My mother strolls out of the kitchen drying off her hands and pulling her long black hair out of the band she wears when it’s just us in the house. She’s wearing a burgundy fleece that Russell bought her and blue jeans. The two of them are dressed like the college kids I see at the coffee shop.
“The Jeep’s still running. Let’s go,” he says to both of us, and I wonder if he thinks the thing will drive away if we don’t leave in the next minute.
“Let’s go, Dex,” she says. “Have you ever been in a Jeep before?”
“Yes,” I lie.
“Well, put something warm on and let’s go.”
I look at Russell but all I can see are those blue glasses and that square jaw and that smug toothy smile. I want him to jump in that Jeep and drive off to wherever he took Smooth Sailing and pick up people’s mothers down there.
But I say, “Wait a minute. I’ll be right out.” And I grab my coat from my room.
It is January again. My father is watching television and dying. He’s at Columbia-Presbyterian in New York City and he’s watching television all day long from 6 A.M. until Larry King, which he’ll fall asleep in front of. He used to watch TV with me when he lived up here in Oswego with us, but my mom got tired of all that nothing, she said, and kicked him out. He didn’t threaten her, didn’t swear, didn’t even argue like he used to. When she asked him to leave, he said she was right to want that. He said it while CSI: Miami was on.
When he left, my mom gave all the TVs away so I’ve taken to reading magazines and playing games on my computer. There’s not much else to do where we live, being that it’s freezing cold half the year and I’m fifteen and too young to get into bars, which is what everyone else does. My mom says she’d rather I shoot drugs than watch TV, although that’s not true.
My mom used to say it was the TV that made my father sick. But I said it was getting kicked out in the cold that did it. She asked him to leave in January and you do not want to know what January is like where I live.

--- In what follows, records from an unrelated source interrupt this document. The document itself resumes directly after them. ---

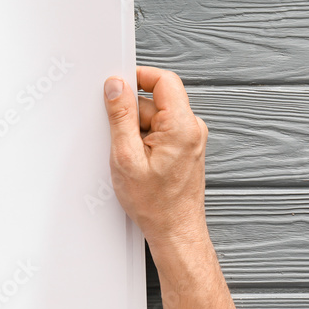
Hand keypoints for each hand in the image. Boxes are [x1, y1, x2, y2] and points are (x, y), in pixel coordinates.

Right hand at [102, 66, 209, 255]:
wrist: (174, 230)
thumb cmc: (156, 204)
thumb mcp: (126, 156)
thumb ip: (121, 116)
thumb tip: (116, 86)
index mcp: (182, 126)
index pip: (164, 80)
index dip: (139, 77)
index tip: (119, 85)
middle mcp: (192, 128)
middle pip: (155, 100)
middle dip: (132, 114)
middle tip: (119, 138)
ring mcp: (190, 139)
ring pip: (155, 117)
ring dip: (137, 131)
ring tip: (131, 158)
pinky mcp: (185, 148)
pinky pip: (160, 131)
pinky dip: (144, 142)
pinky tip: (138, 162)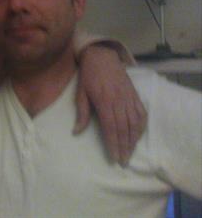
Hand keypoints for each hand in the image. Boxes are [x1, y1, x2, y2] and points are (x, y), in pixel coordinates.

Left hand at [74, 46, 146, 165]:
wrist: (101, 56)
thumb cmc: (88, 75)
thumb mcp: (80, 93)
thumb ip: (81, 113)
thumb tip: (76, 132)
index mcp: (104, 102)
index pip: (110, 128)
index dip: (113, 144)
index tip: (114, 158)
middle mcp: (119, 101)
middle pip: (124, 129)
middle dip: (124, 147)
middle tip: (123, 161)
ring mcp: (129, 98)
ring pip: (134, 123)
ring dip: (134, 140)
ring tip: (130, 153)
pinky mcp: (134, 94)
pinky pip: (141, 113)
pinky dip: (141, 126)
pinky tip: (138, 136)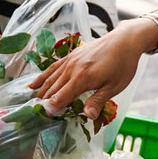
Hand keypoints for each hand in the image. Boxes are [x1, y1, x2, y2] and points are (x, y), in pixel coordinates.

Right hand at [30, 17, 157, 120]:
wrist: (125, 40)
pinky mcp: (71, 55)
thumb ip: (98, 101)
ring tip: (33, 103)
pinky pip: (53, 67)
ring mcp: (70, 61)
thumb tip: (87, 116)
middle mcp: (72, 69)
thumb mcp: (114, 87)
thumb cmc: (123, 65)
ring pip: (51, 78)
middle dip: (44, 102)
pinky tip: (34, 83)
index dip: (52, 108)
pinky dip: (42, 76)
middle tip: (36, 115)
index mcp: (82, 78)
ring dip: (41, 91)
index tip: (45, 118)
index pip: (61, 97)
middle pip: (53, 89)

It’s close to zero every day and the ice mats in big chunks on the door so it’s a hassle prying it open every morning, and the wind howls and whips through the piles of snow that cover our car and our mailbox and the red-and-white barbershop pole downstairs.

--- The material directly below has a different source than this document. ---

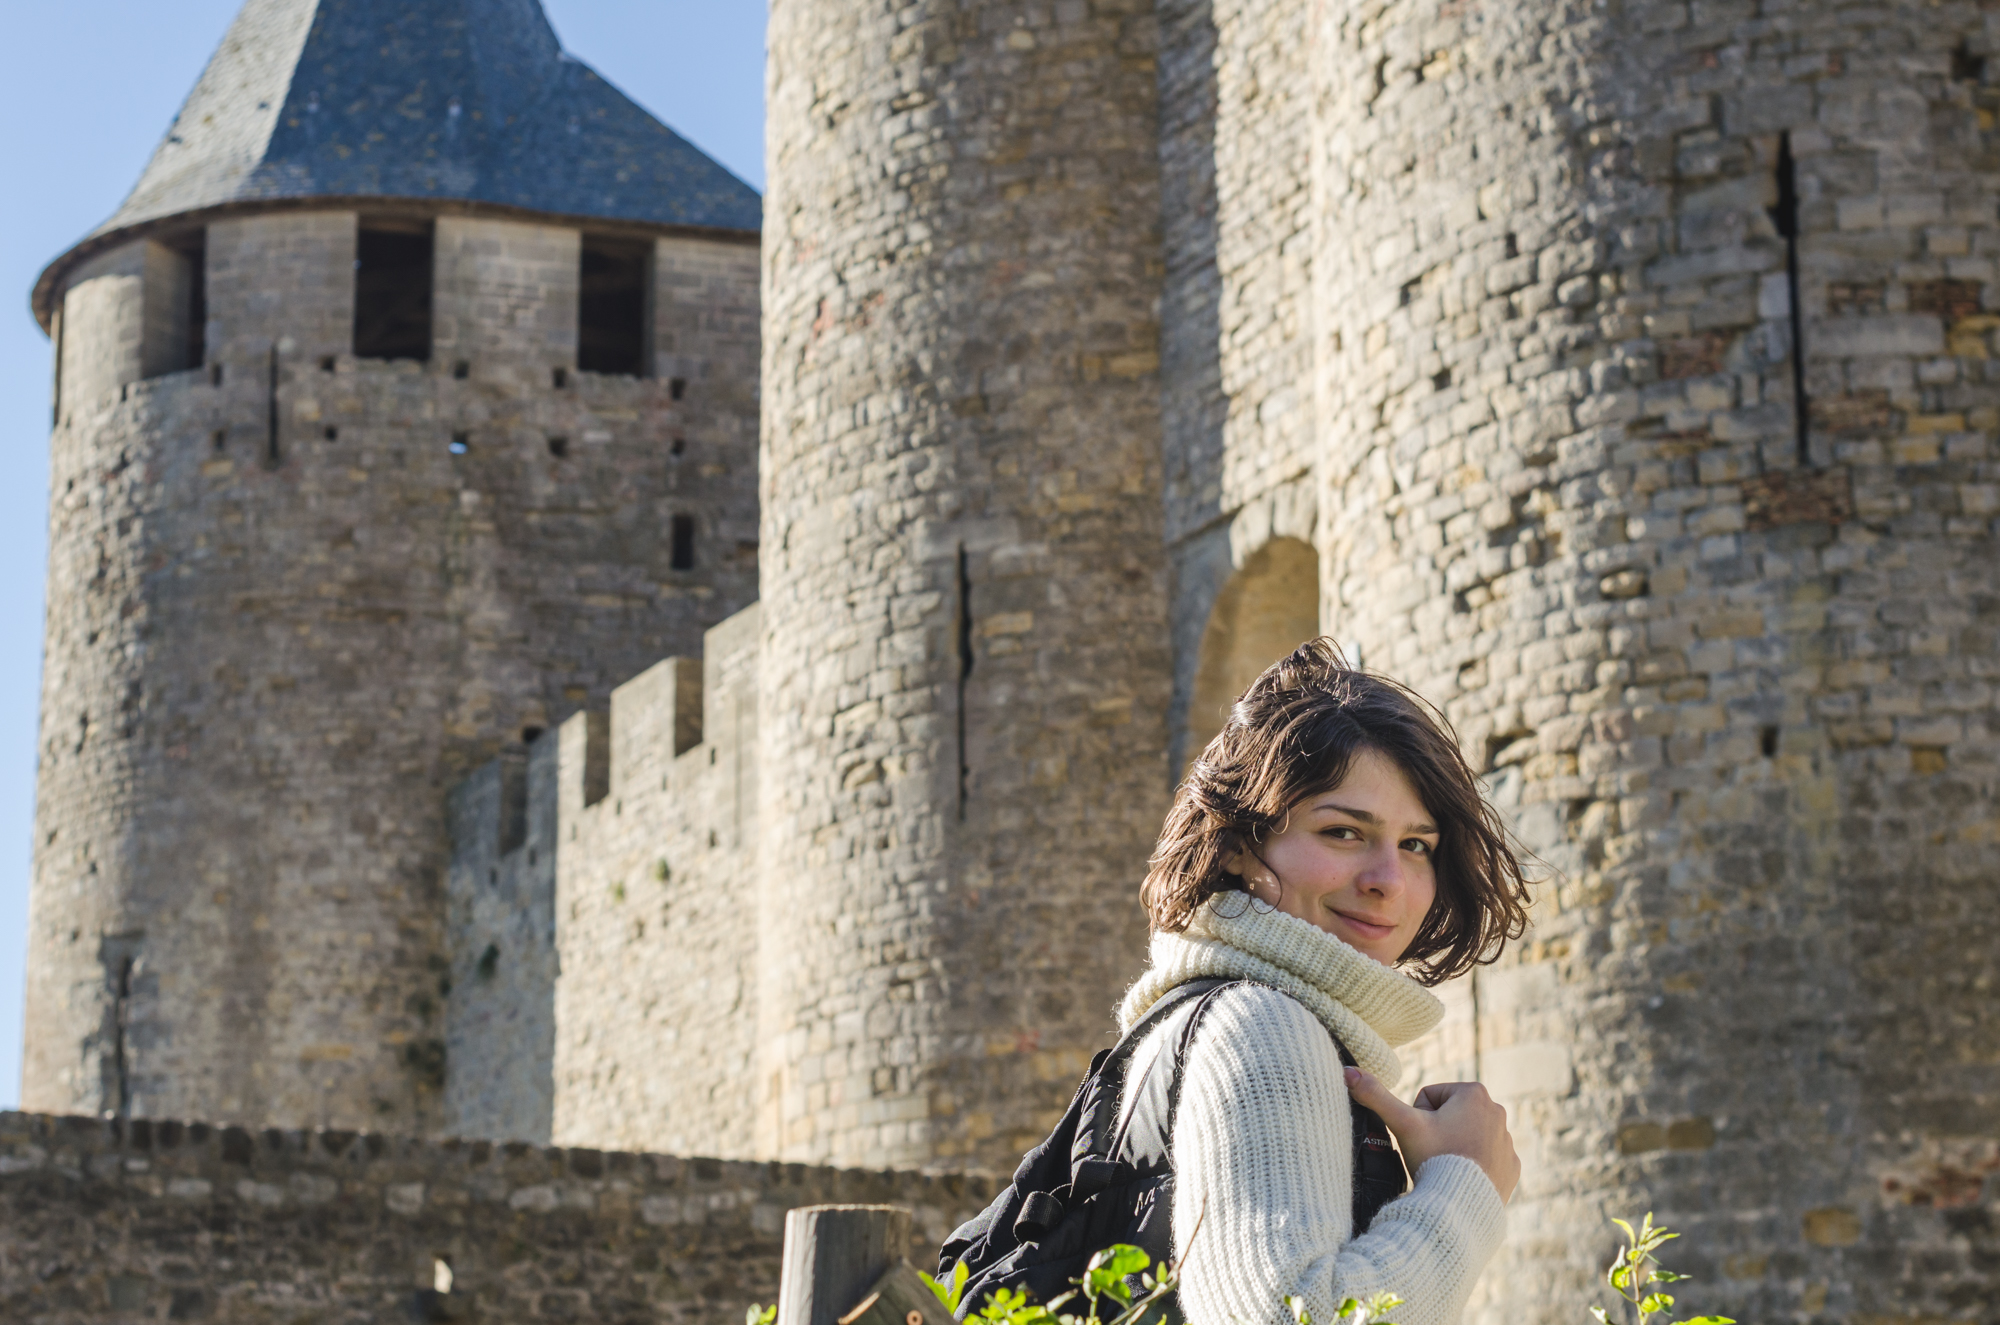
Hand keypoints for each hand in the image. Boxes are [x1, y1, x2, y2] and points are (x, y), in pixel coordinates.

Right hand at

The day they fired my father we stayed in all afternoon watching soap operas and game shows. He ordered a pizza and said this was an opportunity, but it wouldn’t last long and so we should enjoy this time together.
When my mom came home from work, he told her he’d been let go but it was all right, he loved us and that’s what was important. She hugged him, but she looked desolately out the window, like an Iraqi war widow I saw on CNN whose husband came home with no legs. And I knew things were about to change. We watched movies that night until I got tired and went to sleep, but when I woke up at two to get a glass of juice from the fridge, he was in the family room, the couch surrounding his body like an old coat.

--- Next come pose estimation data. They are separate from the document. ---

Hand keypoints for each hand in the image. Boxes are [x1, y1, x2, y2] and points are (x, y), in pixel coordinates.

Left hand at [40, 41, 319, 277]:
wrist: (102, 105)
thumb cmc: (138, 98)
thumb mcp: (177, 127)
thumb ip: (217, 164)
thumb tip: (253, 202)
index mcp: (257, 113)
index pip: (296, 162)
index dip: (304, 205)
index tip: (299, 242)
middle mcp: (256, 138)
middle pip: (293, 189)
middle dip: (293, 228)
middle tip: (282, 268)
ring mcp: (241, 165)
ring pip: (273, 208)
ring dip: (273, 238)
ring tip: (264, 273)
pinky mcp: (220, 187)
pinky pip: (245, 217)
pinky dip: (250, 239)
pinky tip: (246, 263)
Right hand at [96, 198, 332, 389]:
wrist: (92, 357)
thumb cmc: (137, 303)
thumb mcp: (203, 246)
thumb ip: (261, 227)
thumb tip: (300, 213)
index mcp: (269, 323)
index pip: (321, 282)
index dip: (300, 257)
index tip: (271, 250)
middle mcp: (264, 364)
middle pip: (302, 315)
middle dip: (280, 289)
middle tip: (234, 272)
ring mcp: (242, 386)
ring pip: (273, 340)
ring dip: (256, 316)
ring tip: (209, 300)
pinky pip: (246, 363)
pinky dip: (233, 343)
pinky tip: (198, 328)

Something happened the day they fired him. He seemed content in the way calm people get when their bus is delayed and they figure complaining will do no good. He entered this funk in which he stopped washing or changing his clothes or eating at the table or bothering to sleep anywhere but the couch. And he watched TV. My mom says now she could see it coming on even before he got fired because no one gets fired for no reason, though it never seems justified when it happens to you.